(Document text begins)

Babs then points out that it's not just a shift in the western world... the change is a global phenomenon... the phone in South Korea is EVERYTHING... tube pass, bank card, alarm clock etc etc.
You also need to 'penetrate the culture'... really get involved in what motivates and excites people in their cultural lives (I guess this is really important for FMCGs, given the potential for the products themselves to be 'low interest'...).
"Walk away from the straight interruption that advertising is... well, I shouldn't say 'walk away' as there's still strength in advertising..."
Next point; think webspace (where people are going, interacting, sharing etc) rather than 'website'...
...which is true, of course... we're just about over the era when every advertiser assumed that they could create a microsite that people would flock to and use instead of social networks (Bud TV anyone?).
(Though part of me feels that whilst this approach isn't right for trying to replace 'advertising' style numbers of a million+ users, there's still a role for companies creating niche spaces for niche audiences where they don't exist... imagine a car engineering forum run by BMW engineers for the petrolheads of this world... it wouldn't be hug numbers, but it would be a strong way to engage a specialised audience).
"It's Our Time; We have to actually DO IT... just talking about it and thinking about it won't help make the change happen..."
Damien Blackden, OMG
Damien opens up talking about the maelstrom we agencies find ourselves in... it's 'Darwinian conditions'.
Technological developments are driving key human behaviours... those of the seeking out of new entertainment and information, and the desire to share and discuss these... Add to this the economic travails we find ourselves in... and it adds up to the perfect storm.
So, Damien says there are three things that will enable a media agency to create success for clients...
i) Strategies, supported by purchasing data... it's about taking the data that's increasing inherent in everything, and measuring and managing this effectively
ii) Holistic planning by technique... attracting & retaining a range of quality people within an agency who can, together, create something compelling for clients
iii) Optimisation of international values and local relevance... creating systems and approaches that can manage a client's need to appeal, dynamically to the world, and a specific location in one country all at the same time
Samir Arora, Glam Media
Glam started because of the changes that had started happening in the media world, and was created based on 'vertical media'...
"there is one very big difference of online media vs other media... there is absolutely no control of distribution"

(Document text ends)

◆ What is needed
Please carry on the conference notes on media and advertising above, picking up right after the last quoted line from Samir Arora.

(Recorded data begins)

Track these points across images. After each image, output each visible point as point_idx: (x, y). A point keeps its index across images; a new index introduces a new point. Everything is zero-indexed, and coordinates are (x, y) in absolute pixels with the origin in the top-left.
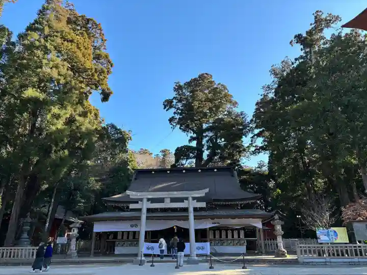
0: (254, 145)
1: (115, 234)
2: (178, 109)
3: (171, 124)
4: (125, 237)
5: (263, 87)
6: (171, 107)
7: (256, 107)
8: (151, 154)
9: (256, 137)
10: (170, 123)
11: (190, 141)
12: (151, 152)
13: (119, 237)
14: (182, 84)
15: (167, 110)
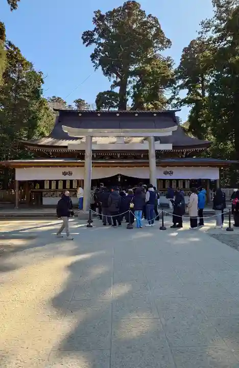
0: (176, 97)
1: (42, 183)
2: (100, 44)
3: (94, 62)
4: (53, 187)
5: (202, 23)
6: (92, 41)
7: (183, 53)
8: (65, 102)
9: (179, 88)
10: (92, 60)
11: (113, 87)
12: (64, 101)
13: (47, 186)
14: (103, 13)
15: (87, 46)
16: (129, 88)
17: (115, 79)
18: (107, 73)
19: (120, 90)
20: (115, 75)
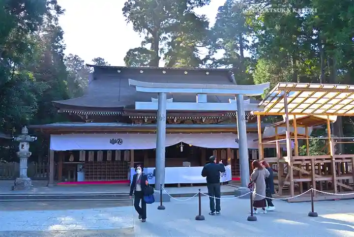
11: (143, 43)
13: (82, 158)
16: (162, 45)
17: (146, 35)
18: (137, 28)
19: (152, 47)
20: (146, 31)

(Recorded data ends)

◆ Task answer
4 things have changed the definition of media...
- Fragmentation of content (200m+ nice sites) - Long-tail & mid-tail (Blogs, sites, social profiles) - Fragmentation of traffic (topics & articles as 'landing pages') - Death of portals (decreasing share of time)
How did Glam solve this problem? If sites are going to be this fragmented, how do we bring about an aggregation of audience in these places?
Focus is on Audience (women), Context (lifestyle), have a network of sites (publishers), and create a premium brand engagement (rather than just an 'ad'...
They are now at 1400 publishers across the network... and it's an 'exclusive' network. For instance, they could offer a Unilever brand like Dove an exclusive tie-in around 'The Oscars' or similar event.
Glam act like a restaurant franchise... they seek out opportunities to be locally relevant and powerful, but aggregate this across the world.
So Glam are fundamentally 'a technology company' who bring together content, applications, advertisers and agencies, audience and 'distribution'...
They've also built tinker.com... as opposed to following people as twitter would, it follows topics across many streams (it's a bit like addictomatic, to be honest...)
and now... a panel discussion featuring all three speakers...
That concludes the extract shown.